Report highlights problems caused by IR35 changes in the public sector

employee using calculator


Over half of public sector hiring managers have lost skilled contractors as a result of changes to self-employed tax law, according to new research.

The study by the Association of Independent Professionals and the Self-Employed and the Chartered Institute for Personnel and Development found that half (51%) of public sector hiring managers had lost skilled contractors as a direct result of the changes to IR35 regulations. A further seven in ten (71%) also said they were now struggling to hold on to their contractors.

The study, which is based on responses from 867 contractors and 115 hiring managers [84% in NHS Trusts],  found that 40 per cent of independent contractors working in the public sector said they had witnessed project delays and 35 per cent said they had seen costs rise since the changes were introduced. The rate was greater for hiring managers, with more than half (52%) saying they had witnessed cost rises, delays and even project cancellations.

IR35 was introduced in 2000 with the aim of countering tax avoidance and specifically aimed at the limited company contractors that organisations hire. It is designed to combat ‘disguised employees’ – which HMRC believes would be employees of the client if they did not work through a limited company. New legislation introduced for the public sector in April moved the onus of evaluating IR35 tax status from the worker’s own company to the public sector body hiring the worker. These are now liable for collecting taxes and ensuring compliance.
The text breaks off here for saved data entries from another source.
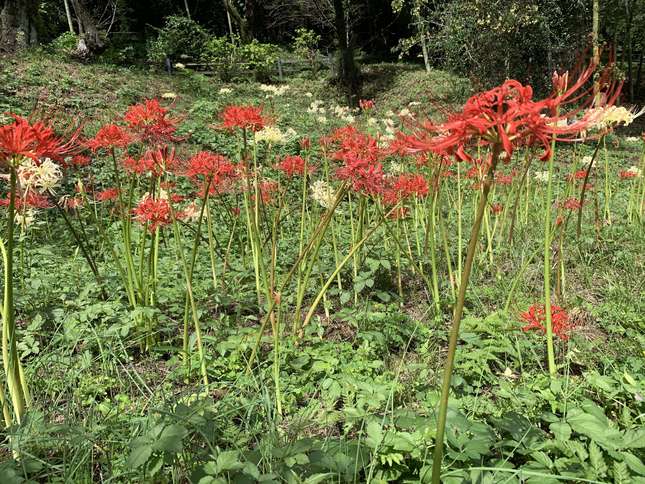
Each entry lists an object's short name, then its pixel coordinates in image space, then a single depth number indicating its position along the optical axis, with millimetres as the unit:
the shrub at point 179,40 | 17891
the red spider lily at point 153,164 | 2016
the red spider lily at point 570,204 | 2969
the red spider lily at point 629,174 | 4374
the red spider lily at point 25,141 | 1252
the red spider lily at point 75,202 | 2708
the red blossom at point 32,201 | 2399
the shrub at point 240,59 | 15312
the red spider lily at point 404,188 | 2658
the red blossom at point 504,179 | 3328
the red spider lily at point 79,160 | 2359
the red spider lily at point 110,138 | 2115
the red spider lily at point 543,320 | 1988
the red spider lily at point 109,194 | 2975
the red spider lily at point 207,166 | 2207
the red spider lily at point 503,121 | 831
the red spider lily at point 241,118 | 2166
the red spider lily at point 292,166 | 2943
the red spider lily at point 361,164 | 1957
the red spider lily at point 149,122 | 1896
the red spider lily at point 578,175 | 2552
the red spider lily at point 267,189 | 3211
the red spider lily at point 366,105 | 3486
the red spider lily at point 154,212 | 2172
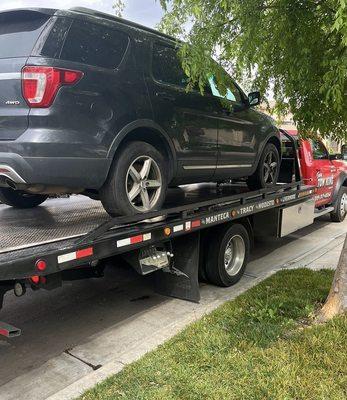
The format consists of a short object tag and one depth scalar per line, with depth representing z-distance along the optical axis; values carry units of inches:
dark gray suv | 125.4
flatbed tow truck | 124.7
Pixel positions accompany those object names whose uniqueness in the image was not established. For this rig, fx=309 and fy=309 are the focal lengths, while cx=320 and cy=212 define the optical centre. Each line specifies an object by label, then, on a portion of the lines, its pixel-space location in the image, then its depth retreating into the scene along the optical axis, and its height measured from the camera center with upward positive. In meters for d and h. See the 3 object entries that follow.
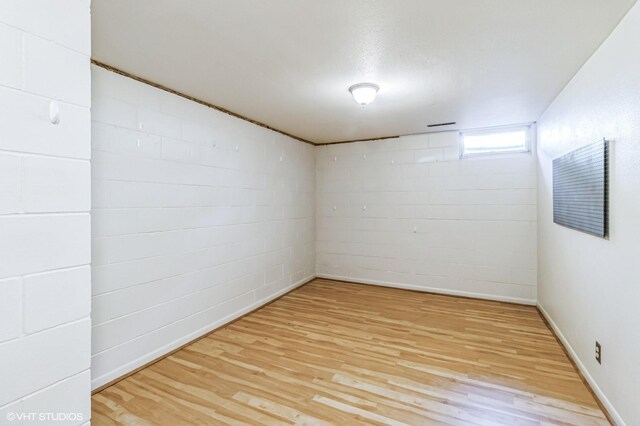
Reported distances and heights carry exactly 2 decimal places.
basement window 4.34 +1.01
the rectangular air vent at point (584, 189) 2.09 +0.18
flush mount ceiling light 2.83 +1.10
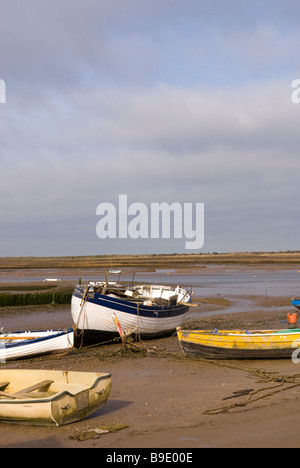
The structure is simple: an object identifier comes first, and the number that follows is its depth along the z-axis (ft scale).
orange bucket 77.25
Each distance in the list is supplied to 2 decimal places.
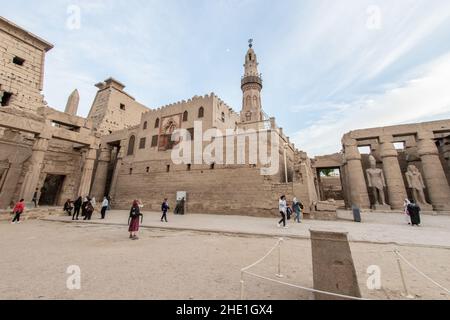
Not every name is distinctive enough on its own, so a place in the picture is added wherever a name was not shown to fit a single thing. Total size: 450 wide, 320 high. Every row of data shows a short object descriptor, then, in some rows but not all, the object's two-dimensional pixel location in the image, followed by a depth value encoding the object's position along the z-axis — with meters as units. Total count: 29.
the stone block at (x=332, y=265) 2.65
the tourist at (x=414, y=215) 9.57
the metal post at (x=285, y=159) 15.25
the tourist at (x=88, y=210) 11.79
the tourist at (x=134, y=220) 7.00
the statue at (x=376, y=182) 17.30
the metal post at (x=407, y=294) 2.86
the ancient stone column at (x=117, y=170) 22.14
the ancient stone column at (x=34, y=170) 12.70
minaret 30.28
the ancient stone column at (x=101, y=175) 22.38
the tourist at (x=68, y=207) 13.84
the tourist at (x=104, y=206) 11.83
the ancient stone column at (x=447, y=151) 17.45
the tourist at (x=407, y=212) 10.24
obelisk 21.77
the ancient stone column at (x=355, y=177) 17.34
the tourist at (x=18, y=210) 10.74
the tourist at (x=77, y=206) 11.90
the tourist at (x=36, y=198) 14.57
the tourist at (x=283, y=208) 9.19
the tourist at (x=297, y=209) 10.94
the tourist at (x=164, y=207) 11.05
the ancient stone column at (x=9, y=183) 13.88
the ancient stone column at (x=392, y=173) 16.30
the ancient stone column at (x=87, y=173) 15.71
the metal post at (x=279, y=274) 3.69
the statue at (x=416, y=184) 16.12
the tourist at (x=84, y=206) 12.38
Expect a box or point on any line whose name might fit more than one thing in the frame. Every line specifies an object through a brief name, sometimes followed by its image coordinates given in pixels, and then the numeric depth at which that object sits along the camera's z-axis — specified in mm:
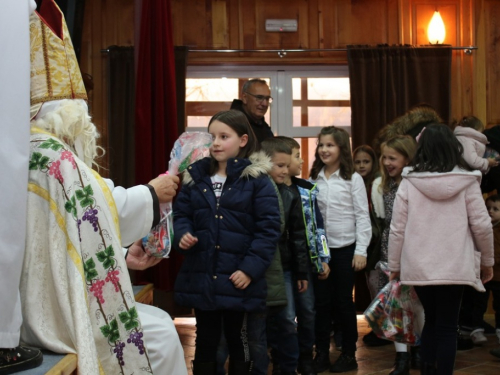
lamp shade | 6113
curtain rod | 6020
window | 6254
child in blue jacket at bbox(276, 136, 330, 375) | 4016
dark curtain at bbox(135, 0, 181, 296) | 5000
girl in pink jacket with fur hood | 3500
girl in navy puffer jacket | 3267
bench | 1615
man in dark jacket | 4828
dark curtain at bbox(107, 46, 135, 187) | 5938
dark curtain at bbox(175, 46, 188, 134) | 5938
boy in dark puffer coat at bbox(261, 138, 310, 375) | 3824
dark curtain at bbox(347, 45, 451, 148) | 6059
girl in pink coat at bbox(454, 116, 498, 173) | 4902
The study says changes to IR35 have also caused damage by adding a significant administrative burden across the public sector. Eight in ten (80%) hiring managers said they had seen a substantial increase in the workload involved in engaging and paying contractors.
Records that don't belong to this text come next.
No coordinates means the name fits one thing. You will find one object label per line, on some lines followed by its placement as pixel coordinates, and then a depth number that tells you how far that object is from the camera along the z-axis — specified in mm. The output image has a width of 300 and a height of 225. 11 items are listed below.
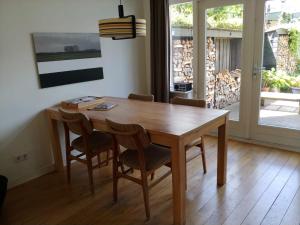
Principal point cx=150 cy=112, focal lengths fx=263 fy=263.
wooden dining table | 2059
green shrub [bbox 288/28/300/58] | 3303
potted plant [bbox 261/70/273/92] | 3596
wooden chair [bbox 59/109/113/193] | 2559
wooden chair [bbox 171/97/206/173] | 2841
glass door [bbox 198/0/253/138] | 3684
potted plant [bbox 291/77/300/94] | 3433
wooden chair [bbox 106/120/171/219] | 2125
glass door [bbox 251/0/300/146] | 3357
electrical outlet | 2930
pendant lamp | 2087
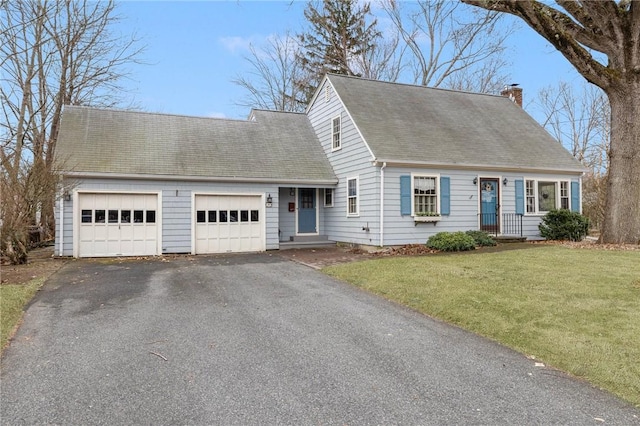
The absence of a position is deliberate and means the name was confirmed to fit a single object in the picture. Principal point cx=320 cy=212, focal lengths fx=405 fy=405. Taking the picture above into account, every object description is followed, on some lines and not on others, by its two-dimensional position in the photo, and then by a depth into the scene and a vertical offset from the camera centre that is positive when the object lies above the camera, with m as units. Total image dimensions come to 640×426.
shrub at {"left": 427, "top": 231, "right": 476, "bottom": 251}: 11.70 -0.68
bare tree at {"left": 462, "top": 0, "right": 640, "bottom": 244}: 11.62 +4.55
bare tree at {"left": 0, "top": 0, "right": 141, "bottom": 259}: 16.38 +6.91
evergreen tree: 27.27 +12.25
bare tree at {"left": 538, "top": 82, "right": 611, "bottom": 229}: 24.39 +6.99
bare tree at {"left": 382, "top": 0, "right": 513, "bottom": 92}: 24.44 +10.44
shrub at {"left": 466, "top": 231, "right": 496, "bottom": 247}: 12.52 -0.64
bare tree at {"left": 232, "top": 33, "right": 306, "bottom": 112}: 27.83 +9.98
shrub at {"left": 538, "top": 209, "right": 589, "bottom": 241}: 13.92 -0.26
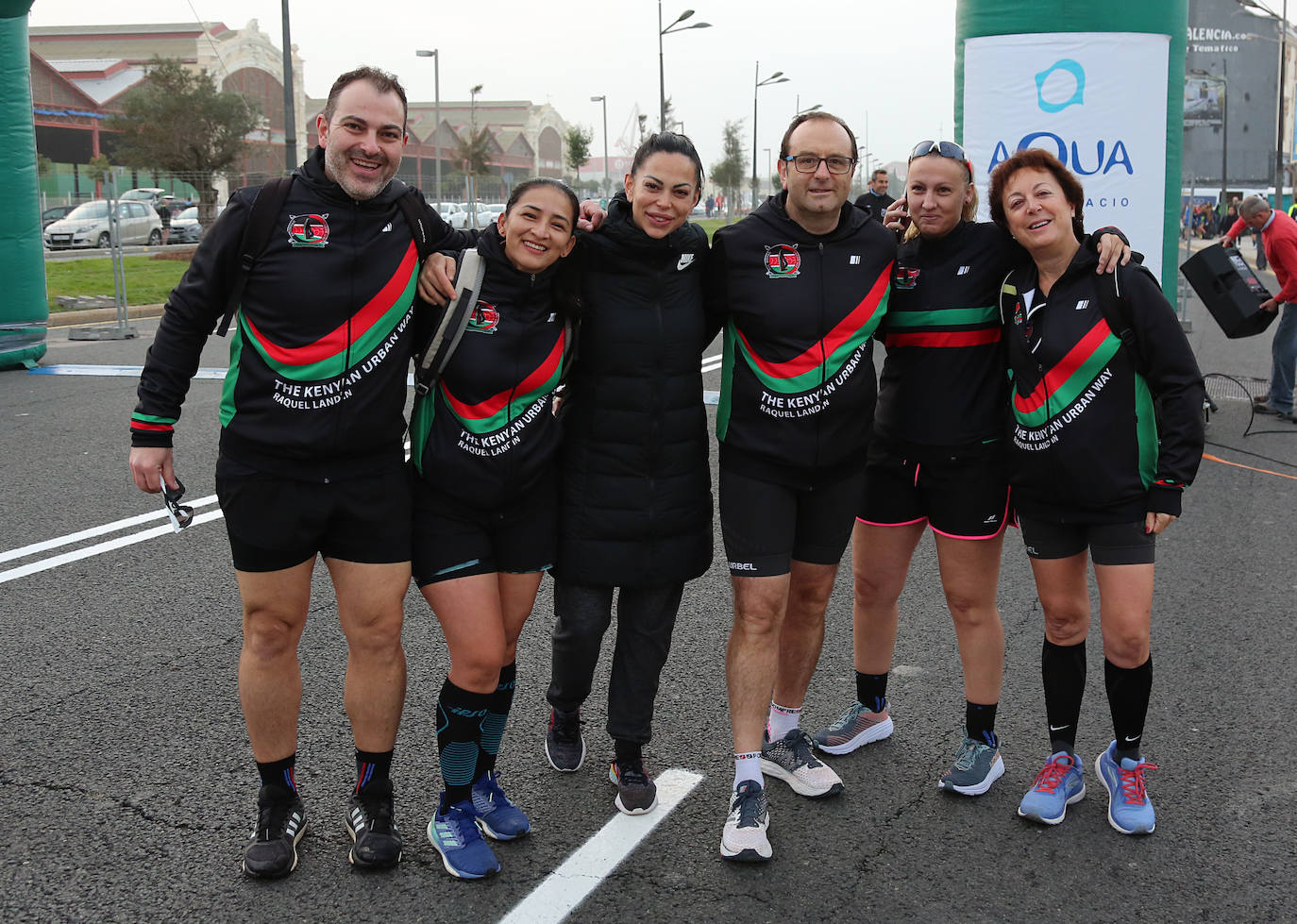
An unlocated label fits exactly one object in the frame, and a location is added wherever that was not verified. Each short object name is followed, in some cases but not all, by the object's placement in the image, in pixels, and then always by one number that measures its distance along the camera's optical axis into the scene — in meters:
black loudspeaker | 9.40
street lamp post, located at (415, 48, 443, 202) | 54.38
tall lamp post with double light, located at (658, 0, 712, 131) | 36.31
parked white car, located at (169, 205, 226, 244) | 35.09
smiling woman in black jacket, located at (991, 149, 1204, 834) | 3.36
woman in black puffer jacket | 3.37
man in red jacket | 10.47
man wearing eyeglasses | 3.45
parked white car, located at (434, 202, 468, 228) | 34.67
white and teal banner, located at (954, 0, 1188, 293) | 8.90
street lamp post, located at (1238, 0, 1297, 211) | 37.28
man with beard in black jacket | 3.07
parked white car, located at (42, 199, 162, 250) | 32.66
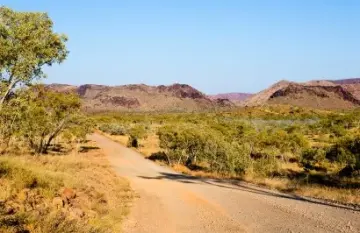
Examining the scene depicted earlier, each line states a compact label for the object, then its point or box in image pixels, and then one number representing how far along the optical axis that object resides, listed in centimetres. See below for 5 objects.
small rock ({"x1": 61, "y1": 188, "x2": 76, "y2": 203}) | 1321
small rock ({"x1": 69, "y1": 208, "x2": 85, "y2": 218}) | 1160
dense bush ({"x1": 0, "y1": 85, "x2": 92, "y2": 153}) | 3238
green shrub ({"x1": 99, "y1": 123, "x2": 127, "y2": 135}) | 8025
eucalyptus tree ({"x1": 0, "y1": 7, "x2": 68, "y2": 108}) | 1558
Three-quarters of hiring managers say it is now harder to recruit contractors.  The Government is considering whether to extend the policy to the private sector.

Chris Bryce, IPSE’s CEO, said: “These figures are a resounding retort to HMRC’s deeply flawed research on the impact of the changes to IR35 in the public sector. They confirm what we have been hearing anecdotally for a long time: these changes just have not worked. In fact, they’ve caused serious damage right across the public sector, stalling major TfL projects and even contributing to the NHS staffing crisis.

“But the public sector is only a fraction of the size of the private sector. If the Government, against all reason, goes ahead with its plan to extend the changes to IR35 there, the consequences will be far worse. It would be nothing short of a disaster. For the good of the self-employed, for the good of businesses across the UK, and for the good of the economy, the Government must take heed and reverse these dangerous, reckless plans.”

Charles Cotton, Senior Performance and Reward Adviser at the CIPD, added: “Our research suggests that the way the IR35 tax changes have been implemented has had damaging unintended consequences for the public sector. HR professionals have said they are finding it harder to recruit and retain skilled contractors, which is contributing to project cost rises, projects being delayed and, in some cases, projects even being cancelled. It’s important that the Government is in genuine listening mode during the consultation on its plans to extend the IR35 changes to the private sector to ensure that the potential implications are fully taken into account. If necessary there should be a complete rethink of the private sector roll-out.”